Perciliano Ugalde, 24, left Mexico in 1993 to chase the American dream. Dressed in cap and gown Tuesday night, he caught it.
"For me, it's a dream come true," he said. "I said to myself when I got here, 'I'm going to get my high school diploma then I'm going to go to college.'"
Walking across the stage of the community center to receive his associate of arts degree seemed unlikely, however, when he first arrived in Fallon, not able to speak the language.
"I thought I couldn't do it -- it was way too much," he remembered. "But it got easier. "
He enrolled in English classes then received his high school equivalency diploma in 1996. He joined 385 students in receiving 421 associates degrees and certificates from Western Nevada Community College.
Ugalde plans to attend the University of Nevada, Reno for a bachelor's degree in business administration in hopes of moving into a management position at Carson City's J.C. Penny where he works.
Crowds filled the community center beyond capacity during the commencement exercise honoring the largest graduating class in history. People were asked to move out of the aisles into the foyer where a large screen and chairs were set up to comply with fire codes.
Las Vegas mayor Oscar Goodman congratulated students as the ceremony's keynote speaker.
He told how he and his wife moved to Las Vegas in 1964 with $87 between them -- and a "fine education."
It was that education, he said, that enabled him to become one of city's premier criminal defense attorneys, and rise to fame as the lawyer to the mob.
"I am blessed because I am the luckiest man in the world ," he said. "I am the happiest man alive. Some people say I'm too much of a dreamer but I believe you can achieve anything you dream."
As an attorney Goodman said he most enjoys defending the unpopular and the poverty stricken to guarantee that, regardless of status, everyone is treated equally.

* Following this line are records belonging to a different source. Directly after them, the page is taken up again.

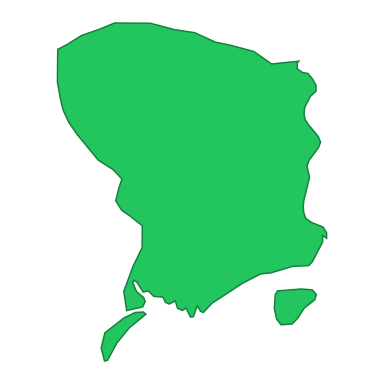 Paechon, Hwanghae-namdo, North Korea (orthographic projection)
{"feature_id": "82179303B51934598994225", "entity_name": "Paechon", "entity_type": "district", "adm_level": 2, "iso_a3": "PRK", "parent_name": "North Korea", "parent_adm1": "Hwanghae-namdo", "projection": "orthographic", "projection_center": [126.283, 37.948], "detail": "fine", "context": "isolated", "style": "filled", "palette": "green", "viewbox_px": 384, "rotation_deg": 0, "n_neighbors": 0, "source": "geoboundaries", "source_scale": "gbopen_adm2", "svg_char_len": 1534}
<svg xmlns="http://www.w3.org/2000/svg" viewBox="0 0 384 384"><path d="M305.6,105.5L310.4,96.4L316.0,91.2L316.0,85.4L312.9,79.6L308.1,73.5L302.5,72.5L297.2,68.7L297.2,62.9L298.8,61.2L271.6,64.0L253.9,51.5L230.2,45.2L215.3,42.1L194.6,32.7L173.8,29.5L150.1,23.2L129.3,23.1L114.5,23.0L99.5,29.2L81.7,35.4L66.7,44.7L57.8,49.3L57.7,54.0L57.6,60.2L57.5,72.7L57.4,82.1L60.2,97.7L63.1,110.1L68.9,122.6L77.7,135.2L98.3,160.2L113.1,169.6L121.9,179.0L118.8,188.3L115.7,200.8L121.6,210.2L130.5,216.4L142.3,225.8L142.1,247.7L133.0,266.4L123.8,291.3L126.7,310.6L128.3,310.2L142.7,306.9L145.2,301.7L143.7,297.6L136.5,291.5L132.8,282.7L133.7,280.3L136.8,282.0L143.1,292.0L148.7,291.1L153.6,296.3L163.1,297.2L165.3,302.3L169.2,304.0L175.4,301.0L177.5,308.2L182.5,310.5L186.0,308.0L190.5,317.1L193.4,316.7L197.2,305.9L200.7,311.4L203.3,312.5L208.1,307.4L212.1,303.2L242.3,283.4L260.6,273.9L270.6,272.9L292.5,266.4L308.7,265.6L312.2,262.0L322.3,242.7L322.6,242.1L322.6,235.5L326.6,238.3L326.6,232.8L323.0,227.0L311.6,222.5L305.7,218.4L303.7,212.3L303.2,206.5L303.9,200.3L309.5,177.5L307.0,165.9L309.2,160.1L318.4,147.8L320.6,142.1L318.1,136.3L308.7,125.0L304.9,119.2L304.1,113.7L304.6,108.0L305.6,105.5ZM292.1,324.0L298.1,317.8L304.1,308.2L314.8,299.8L316.3,294.5L312.4,289.9L301.4,289.0L277.5,290.9L275.3,294.6L274.3,308.3L276.6,319.1L281.0,324.8L292.1,324.0ZM107.5,360.3L116.7,343.3L129.1,328.0L145.9,314.2L143.3,312.0L135.1,312.5L123.8,318.0L104.9,332.8L101.2,347.8L104.5,361.0L107.5,360.3Z" fill="#22c55e" stroke="#15803d" stroke-width="1.5"/></svg>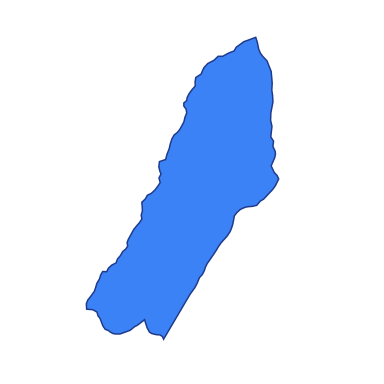 Ouroeste, São Paulo, Brazil (Equal Earth projection), rotated 37°
{"feature_id": "56859067B2598348213276", "entity_name": "Ouroeste", "entity_type": "district", "adm_level": 2, "iso_a3": "BRA", "parent_name": "Brazil", "parent_adm1": "São Paulo", "projection": "equal_earth", "projection_center": [-50.408, -19.922], "detail": "fine", "context": "isolated", "style": "filled", "palette": "blue", "viewbox_px": 384, "rotation_deg": 37, "n_neighbors": 0, "source": "geoboundaries", "source_scale": "gbopen_adm2", "svg_char_len": 2059}
<svg xmlns="http://www.w3.org/2000/svg" viewBox="0 0 384 384"><g transform="rotate(37 192 192)"><path d="M149.8,30.1L146.0,36.1L142.9,40.8L141.5,45.5L140.2,49.7L140.7,54.1L138.5,57.5L137.0,60.3L134.9,65.1L131.2,67.9L130.3,73.5L127.3,79.8L126.7,85.2L127.3,88.5L128.3,92.4L126.1,98.2L128.0,101.9L130.8,105.4L130.4,110.6L130.5,115.0L131.2,119.3L132.7,122.2L131.9,125.9L133.8,128.3L137.4,129.4L140.2,132.0L141.4,136.5L143.3,140.8L144.2,146.4L144.6,150.0L144.4,153.6L143.4,157.2L144.0,161.6L145.6,166.4L147.8,171.3L149.4,177.2L151.4,181.9L147.7,187.3L150.3,191.8L153.5,194.5L156.4,196.3L157.2,200.7L160.9,203.6L161.2,207.7L161.2,212.7L160.3,217.6L158.3,221.5L158.9,225.6L158.1,230.4L161.5,234.2L164.0,237.3L165.3,241.0L168.2,243.7L168.5,248.3L168.2,251.8L168.0,257.0L168.8,262.2L169.6,268.0L170.6,271.5L173.2,273.9L173.4,277.5L172.5,281.3L173.1,285.8L172.8,290.2L174.0,294.4L171.9,298.6L171.1,302.9L171.8,307.0L168.5,309.3L169.0,313.2L170.4,317.0L171.0,322.2L172.4,325.9L173.8,330.1L173.9,336.5L173.8,341.0L174.9,344.9L178.4,349.0L183.6,345.7L188.4,345.1L191.5,347.5L194.6,348.3L201.5,352.6L205.3,353.9L208.4,353.0L211.5,353.0L214.3,352.5L216.8,351.1L219.9,348.8L222.6,344.7L225.8,339.7L227.2,334.1L228.6,331.2L229.5,328.0L230.9,322.5L234.2,324.9L238.0,327.5L242.3,329.5L244.9,329.3L249.2,327.5L252.5,325.4L255.4,325.2L257.9,326.7L252.0,275.0L251.9,270.0L251.8,266.3L251.1,262.0L249.5,255.9L249.9,251.4L249.1,247.1L247.9,243.8L247.2,239.9L247.1,236.2L246.8,229.3L246.5,224.3L246.0,219.7L245.8,214.8L246.6,206.1L246.3,200.8L245.5,197.7L244.2,193.8L242.0,189.1L240.2,185.6L240.2,181.7L241.0,177.2L242.4,174.3L244.2,171.5L246.3,169.4L248.8,167.2L251.7,163.7L252.0,158.3L253.5,154.5L254.1,148.8L254.9,141.7L254.8,136.7L253.4,129.4L250.0,127.6L245.9,126.9L239.5,123.5L237.4,114.8L235.8,111.4L233.7,109.3L229.2,106.9L226.6,102.4L221.7,100.5L216.4,91.5L211.6,87.4L207.4,81.4L202.4,71.3L197.9,66.0L194.5,62.7L190.6,56.9L187.8,53.7L182.6,48.0L172.9,42.1L166.9,41.1L163.2,40.0L159.3,37.8L154.3,33.3L149.8,30.1Z" fill="#3b82f6" stroke="#1e3a8a" stroke-width="1.5"/></g></svg>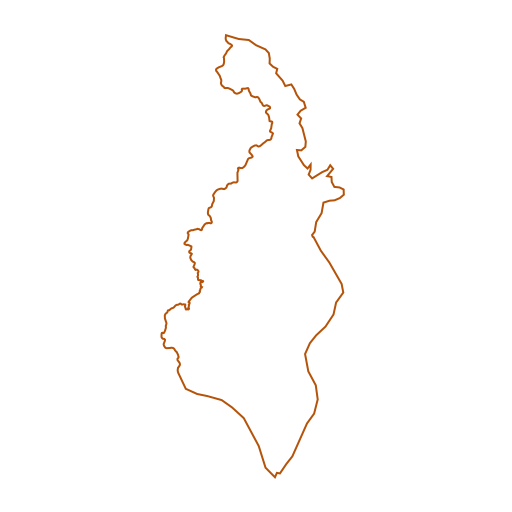 outline of Taehongdan, Ryanggang, North Korea, rotated 294°
{"feature_id": "82179303B43556128459055", "entity_name": "Taehongdan", "entity_type": "district", "adm_level": 2, "iso_a3": "PRK", "parent_name": "North Korea", "parent_adm1": "Ryanggang", "projection": "natural_earth1", "projection_center": [128.799, 41.972], "detail": "fine", "context": "isolated", "style": "outline", "palette": "amber", "viewbox_px": 512, "rotation_deg": 294, "n_neighbors": 0, "source": "geoboundaries", "source_scale": "gbopen_adm2", "svg_char_len": 6159}
<svg xmlns="http://www.w3.org/2000/svg" viewBox="0 0 512 512"><g transform="rotate(294 256 256)"><path d="M445.5,138.8L442.6,139.7L441.3,140.5L440.3,141.6L440.1,142.1L440.1,142.6L439.6,143.3L439.2,144.3L439.2,146.3L438.8,148.1L438.5,148.5L437.6,148.6L436.1,147.8L433.7,147.2L431.5,146.3L428.7,146.2L426.4,145.7L424.6,145.6L424.4,145.6L423.7,146.3L420.7,147.8L418.4,148.4L417.1,148.4L416.8,148.3L415.5,147.5L413.2,145.2L411.9,144.3L410.9,143.8L410.3,143.6L409.7,143.8L408.9,144.4L408.5,145.4L405.8,149.7L404.4,150.9L402.8,152.6L401.6,153.2L399.9,153.5L398.9,154.2L397.9,155.5L397.3,157.9L396.7,158.8L396.9,159.7L397.9,161.5L398.1,162.8L398.1,164.3L397.9,167.2L397.7,168.0L396.5,169.6L396.4,170.1L396.3,171.3L396.4,172.2L396.8,173.0L398.0,174.2L399.3,175.2L400.5,175.9L401.5,175.9L402.5,175.2L403.1,175.3L403.4,175.7L404.4,178.0L406.0,180.1L406.1,180.6L405.6,181.3L404.7,181.8L404.0,182.4L402.3,184.7L400.7,186.1L400.6,186.4L400.5,187.2L400.5,188.6L400.7,190.7L400.8,191.1L401.7,192.2L401.8,193.1L401.6,193.8L400.7,195.2L398.7,197.3L398.1,199.1L396.6,200.8L396.3,201.6L396.3,202.2L396.6,202.8L397.9,204.2L398.2,204.8L398.0,207.7L397.7,208.2L397.2,208.6L396.6,208.7L396.2,208.5L394.4,206.9L393.4,206.4L392.3,206.3L391.2,206.7L391.0,206.9L390.1,209.5L389.3,210.4L388.1,211.5L384.8,213.5L384.8,214.3L385.2,215.3L385.2,216.2L385.0,216.4L383.9,216.8L382.8,216.8L378.9,217.9L375.8,217.9L375.4,218.3L375.3,218.9L375.2,221.0L374.7,221.7L371.1,221.8L369.5,222.2L368.4,222.0L367.7,221.4L366.4,219.2L365.8,218.8L363.4,217.7L362.1,216.9L359.2,215.6L357.7,214.7L357.0,213.7L357.0,213.1L357.3,211.5L356.5,210.0L355.6,209.2L353.3,207.6L352.3,207.2L349.7,207.1L348.4,207.6L347.9,208.1L346.7,210.9L346.0,212.0L345.8,212.3L345.4,212.5L344.2,212.0L342.8,210.2L342.1,209.6L341.3,209.3L334.9,209.4L333.8,209.2L332.2,208.6L330.9,207.8L330.5,207.2L330.1,206.2L329.9,204.7L329.5,204.2L329.0,203.9L328.4,204.0L328.2,204.6L327.7,204.9L324.4,205.2L317.4,208.5L316.7,208.7L316.1,208.6L315.2,208.1L315.0,207.8L314.2,205.6L313.2,204.5L312.0,203.8L311.1,201.9L310.6,201.5L308.6,200.8L307.5,201.1L306.4,201.1L304.5,200.1L304.1,199.6L303.9,198.9L303.6,197.2L302.8,195.9L302.2,195.2L301.0,194.0L300.0,193.3L298.8,192.9L297.8,192.6L294.9,192.1L294.1,192.1L293.3,192.6L292.0,194.0L289.1,195.1L285.7,194.9L283.3,195.4L282.9,195.3L282.2,195.0L280.8,193.6L280.4,193.4L279.4,193.5L277.4,194.0L275.8,194.5L274.8,195.1L274.3,195.6L273.7,197.5L272.7,198.9L271.8,199.6L270.3,200.5L269.6,201.5L268.5,202.0L268.1,201.9L267.5,201.5L267.4,201.2L267.3,200.3L267.0,199.6L266.9,199.2L266.6,198.6L266.2,198.4L266.0,198.2L265.9,197.5L265.7,197.3L263.9,196.2L263.1,196.1L261.8,195.9L259.8,195.5L258.2,195.8L257.5,195.7L257.2,195.2L257.2,194.3L257.4,193.3L257.1,192.2L257.1,191.6L256.2,190.7L254.8,188.8L253.9,187.9L253.3,186.5L252.9,186.1L251.9,185.2L251.5,185.1L251.1,184.7L250.2,184.2L249.5,184.2L249.0,184.4L248.2,185.7L244.2,186.7L242.3,186.8L240.0,185.7L238.8,185.4L238.0,185.7L237.8,186.6L237.8,188.0L237.9,188.4L238.4,189.0L238.5,190.0L238.5,192.6L238.5,193.0L238.3,193.2L237.1,193.6L235.5,194.0L234.5,193.8L233.7,193.2L232.7,193.2L232.2,193.6L231.9,194.0L231.9,194.7L232.1,195.8L231.9,196.3L231.8,196.5L229.3,196.2L228.0,196.5L227.3,197.0L226.1,198.3L225.3,200.0L225.1,200.8L225.2,202.0L224.8,202.9L224.4,203.1L223.1,203.3L220.6,203.3L220.1,203.9L219.8,205.0L219.1,205.6L218.8,206.1L218.7,206.4L219.4,207.3L219.5,207.6L219.4,208.4L218.8,209.4L218.6,209.7L218.0,209.9L216.7,209.7L215.7,210.5L214.4,211.0L213.2,210.9L213.0,211.1L212.8,211.6L212.4,211.9L210.8,212.7L210.6,213.2L210.9,213.8L210.9,214.9L210.9,215.0L211.3,215.1L211.5,215.5L211.1,216.5L211.6,217.6L211.4,218.0L211.0,218.0L210.1,217.4L209.8,217.0L209.8,216.6L209.7,216.3L209.5,216.2L208.7,216.1L207.9,216.4L207.4,217.1L206.8,217.6L205.9,217.8L205.5,218.5L205.6,219.3L205.1,219.3L204.7,218.8L203.8,218.5L202.5,218.9L201.6,218.7L200.5,219.4L199.6,219.0L198.8,219.2L196.9,217.6L192.6,214.8L191.7,214.3L190.5,214.0L186.9,213.1L186.5,213.2L186.5,214.0L186.3,214.3L186.1,214.5L185.3,214.7L184.6,214.4L184.2,214.4L183.4,215.0L181.0,215.3L180.9,216.1L180.7,216.2L180.0,216.2L179.7,216.0L179.5,215.6L179.2,214.3L178.7,213.9L178.9,213.4L180.0,212.6L180.9,211.6L182.2,211.5L182.9,211.1L182.4,209.4L181.5,208.2L181.5,207.7L181.8,206.7L181.8,206.3L181.7,206.0L180.2,205.0L179.7,204.5L179.1,203.4L178.7,203.1L178.0,202.6L175.5,201.8L174.4,200.9L174.0,200.3L173.1,199.7L171.1,198.8L170.8,198.0L170.4,197.7L169.9,197.7L168.7,197.9L167.7,197.6L166.6,196.9L165.2,196.8L164.5,196.9L161.9,198.2L158.3,201.5L157.3,201.8L155.5,202.0L154.0,202.8L153.0,203.0L150.3,203.3L148.4,203.2L147.9,202.8L147.8,201.7L147.4,201.3L146.2,201.5L143.6,202.6L143.0,203.3L142.5,204.5L142.9,206.0L142.6,206.7L142.4,207.0L141.2,207.3L138.3,207.4L137.5,207.7L136.5,208.6L135.4,210.3L135.3,211.1L135.4,211.8L137.0,214.9L137.7,215.8L137.9,216.2L138.2,217.7L138.1,218.5L137.8,219.2L136.9,220.4L136.2,221.8L136.1,222.5L135.1,223.7L133.9,225.1L133.0,225.7L132.3,226.4L131.4,226.5L130.5,226.1L130.2,226.1L129.2,226.5L128.8,226.9L127.4,229.5L126.2,230.6L124.7,230.8L124.2,230.6L123.3,230.6L122.4,230.2L120.0,230.8L118.5,231.7L117.7,232.4L106.1,245.9L106.0,258.3L108.2,268.3L110.4,283.3L107.9,295.8L102.9,310.8L83.5,335.8L66.5,350.8L61.6,363.3L66.4,363.3L67.1,366.3L78.3,368.3L87.8,370.7L123.8,370.7L135.7,373.2L150.1,370.7L162.2,363.2L171.9,350.7L186.4,340.7L198.3,340.7L207.9,343.2L219.8,348.2L234.1,350.6L246.1,348.1L258.1,350.6L265.3,345.6L279.9,325.6L287.2,313.1L296.7,300.9L296.6,300.0L298.0,298.7L302.1,299.7L311.5,297.2L321.8,298.5L332.2,295.9L336.5,300.8L338.8,305.1L343.0,309.0L347.7,311.3L352.4,309.0L352.6,304.4L351.0,299.5L354.4,295.1L358.9,292.8L357.9,288.5L367.0,291.0L369.1,286.9L363.8,286.2L359.5,282.3L349.7,275.7L351.8,271.0L356.9,270.8L361.8,268.7L356.9,267.5L358.5,262.8L364.2,254.1L369.5,250.3L370.9,254.4L375.8,256.7L380.9,254.9L391.7,246.4L394.9,241.8L400.0,241.3L402.0,236.4L406.9,237.7L411.6,241.1L416.3,237.0L416.9,232.4L419.9,227.5L424.2,222.9L427.1,218.5L423.2,213.6L427.0,209.0L431.1,200.1L435.6,199.3L435.8,194.7L437.4,190.1L441.9,188.3L446.6,185.2L448.6,180.6L448.6,170.3L450.4,161.6L447.2,151.9L445.5,138.8Z" fill="none" stroke="#b45309" stroke-width="2"/></g></svg>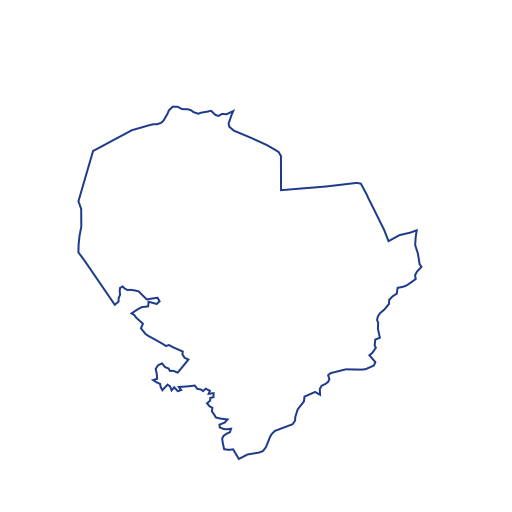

Yaraseth Lugo, 21, wants to use her education to benefit others as well.
She plans to pursue dual degrees in elementary education and social work.
"They're the two professions where you can really help," she said. "In teaching you can change a child's life and in social work, you can guide people who didn't get that chance earlier in their lives."
Regent Howard Rosenberg spoke of the importance of education in not only making a living but in making a life.
It is a philosophy Charles Lawson, 61, subscribes to. Although retired from his career as a construction project manager, he received his associate's degree and plans to further his education with a business degree from UNR.
He is running for Lyon County commissioner, where he has lived for 31 years, and may pursue a law degree.
"It's something I just want to do -- to be educated. I want to set an example for my grandchildren," he said. "I just never seemed to have the time while I was working and raising a family. Now I have time."
Lawson has three children and six grandchildren.